# Database creation
This file is used to play with the data and once the objective is reached, functions will be written in .py files in order to be used by the model part of the project.

In [64]:
from astropy.io import fits
from tabulate import tabulate
import pandas as pd
# Retrieve the contrast curves from the database
path_db = 'C:/Users/ludin/Documents/Master Thesis/DB_creation/SPHERE_DC_DATA/'
foldername = '2MASS J01543773+0043005_DB_H23_2014-10-07_ird_specal_dc_cADI_softsorting_200967/'
filename = 'ird_specal_dc-IRD_SPECAL_CONTRAST_CURVE_TABLE-contrast_curve_tab.fits'

if not os.path.exists(path_db):
    print('ERROR! Folder {} does not exist.'.format(path_db)) # exit doesn't print anything in jupyter notebook

if not os.path.exists(os.path.join(path_db, foldername)):
    print('ERROR! Folder {} does not exist.'.format(foldername))

if not os.path.exists(os.path.join(path_db, foldername, filename)):
    print('ERROR! File {} does not exist.'.format(filename))

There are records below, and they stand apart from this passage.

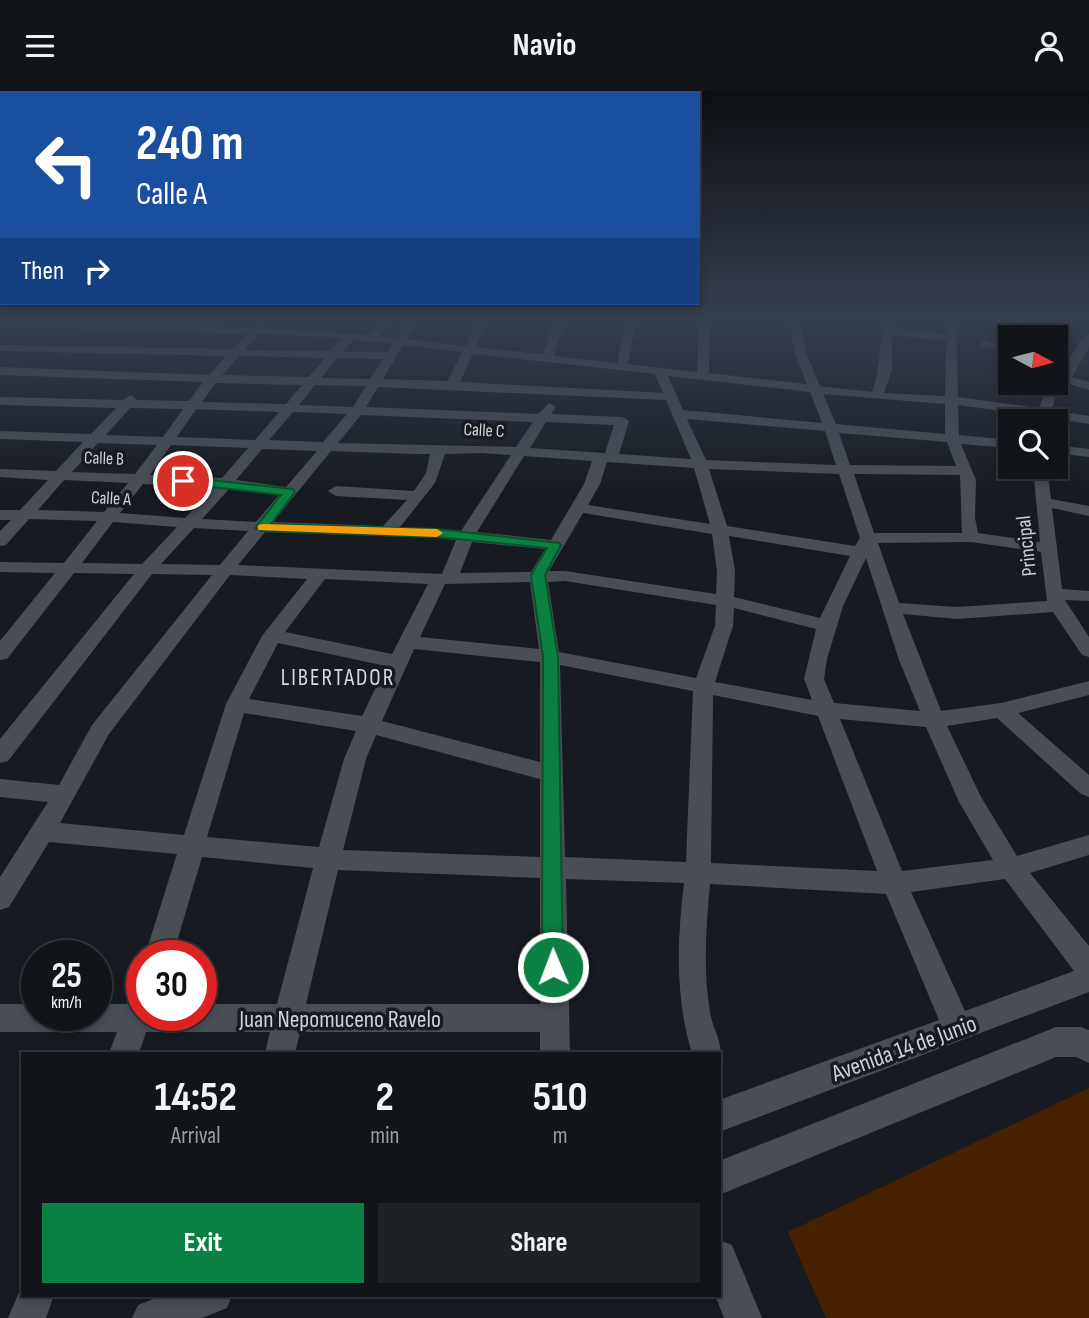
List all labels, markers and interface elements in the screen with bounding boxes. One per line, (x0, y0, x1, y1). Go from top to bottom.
text: Navio (513, 26, 576, 65)
icon: menu (21, 27, 59, 65)
icon: person (1030, 27, 1068, 65)
text: 240 m (136, 115, 244, 174)
icon: left (21, 119, 112, 210)
text: Calle A (136, 175, 207, 214)
icon: right (78, 252, 116, 290)
text: Then (21, 256, 64, 287)
north arrow (998, 325, 1068, 395)
map controls (998, 325, 1068, 479)
button: search (998, 409, 1068, 479)
street label: Calle C (463, 419, 505, 442)
street label: Calle B (84, 447, 124, 470)
pin (153, 451, 213, 511)
icon: arrive (164, 462, 202, 500)
street label: Calle A (91, 487, 132, 510)
street label: Principal (1011, 514, 1042, 577)
district label: LIBERTADOR (281, 664, 395, 692)
position arrow (516, 930, 590, 1004)
speed limit sign: 30 (126, 940, 217, 1031)
text: 25 (51, 955, 82, 998)
text: km/h (51, 992, 82, 1013)
street label: Juan Nepomuceno Ravelo (238, 1005, 441, 1034)
street label: Avenida 14 de Junio (827, 1009, 981, 1088)
text: 14:52 (154, 1072, 237, 1123)
text: 2 (376, 1072, 394, 1123)
text: 510 (533, 1072, 588, 1123)
text: Arrival (171, 1122, 220, 1150)
text: min (370, 1122, 399, 1150)
text: m (553, 1122, 568, 1150)
button: Exit (42, 1203, 364, 1283)
button: Share (378, 1203, 700, 1283)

with fits.open(os.path.join(path_db, foldername, filename)) as hdul:
    data = hdul[1].data #numpy record
    print(data.dtype)
    print(hdul[1].header['DATE-OBS'])
    print(hdul[1].data['TARGET_NAME'])


(numpy.record, [('TARGET_NAME', 'S3'), ('LAM', 'S10'), ('PIXSCALE', 'S10'), ('NSIGMA', 'S3'), ('REPERTORY', 'S55'), ('SEPARATION', '>f4', (1148,)), ('NSIGMA_CONTRAST', '>f4', (1148,))])
2014-10-08T05:51:18.0343
['FS4' 'FS4' 'FS4']


In [72]:
def write_headers_in_file(fits_headers, file_path, filename='headers.txt', table_format='psql'):
    """
    Write fits headers in a file.
    """

    if not os.path.exists(path):
        exit('ERROR! Folder {} does not exist.'.format(path))
    
    if not file_path[-1] == '/':
        file_path += '/'

    table = []

    with open(os.path.join(file_path, filename), 'w') as f:
        for card in fits_headers.cards:
            table.append([card.keyword, card.value, card.comment])
            
        f.write(tabulate(table, headers=['Keyword', 'Value', 'Comment'], tablefmt=table_format))

In [90]:
def get_folder_names(path):
    """
    Get a list of the folders names located in a given path.
    """
    folder_names = []
    for folder in os.listdir(path):
        if os.path.isdir(os.path.join(path, folder)):
            folder_names.append(folder)
    return folder_names

In [96]:
def get_df_with_headers(path, header_list=[]):
    """
    Get a dataframe with the separation, contrast and headers specified in the list.
    """

    if not os.path.exists(path):
        exit('ERROR! Folder {} does not exist.'.format(path))

    folder_names = get_folder_names(path)

    data_dict_list = []

    for folder in folder_names:
        folder = folder + '/'

        with fits.open(os.path.join(path, folder, filename)) as hdul:

            fits_data = hdul[1].data
            fits_headers = hdul[1].header
            data_dict = {}

            for header in header_list:
                data_dict[header] = fits_headers[header]
            
            data_dict['SEPARATION'] = fits_data['SEPARATION']
            data_dict['NSIGMA_CONTRAST'] = fits_data['NSIGMA_CONTRAST']

            data_dict_list.append(data_dict)

    return pd.DataFrame(data_dict_list)
            

In [95]:
df = get_df_with_headers(path_db, ['ESO OBS ID', 'DATE-OBS', 'OBJECT'])